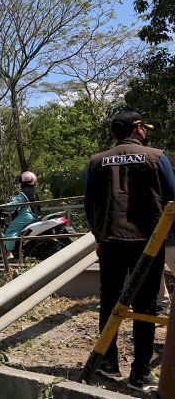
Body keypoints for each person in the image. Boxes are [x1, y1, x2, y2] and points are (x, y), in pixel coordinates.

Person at [84, 110, 175, 393]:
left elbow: (90, 205)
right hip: (148, 243)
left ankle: (107, 362)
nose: (146, 130)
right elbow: (172, 197)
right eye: (144, 127)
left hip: (110, 242)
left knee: (110, 299)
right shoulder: (156, 156)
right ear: (137, 129)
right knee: (145, 305)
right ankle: (140, 372)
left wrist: (100, 237)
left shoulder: (97, 161)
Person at [2, 171, 41, 257]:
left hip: (27, 215)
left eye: (20, 182)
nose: (20, 184)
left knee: (10, 232)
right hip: (34, 216)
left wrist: (2, 207)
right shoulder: (32, 191)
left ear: (24, 181)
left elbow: (16, 203)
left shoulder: (25, 192)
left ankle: (8, 254)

• [WORK TASK] Return all lines of the material above in which the word "right" occurs.

• [ANSWER SPACE]
right hip: (148, 243)
right elbow: (172, 197)
right eye: (144, 127)
right shoulder: (156, 156)
right ear: (137, 129)
right knee: (145, 305)
right ankle: (140, 372)
right hip: (34, 216)
right shoulder: (32, 191)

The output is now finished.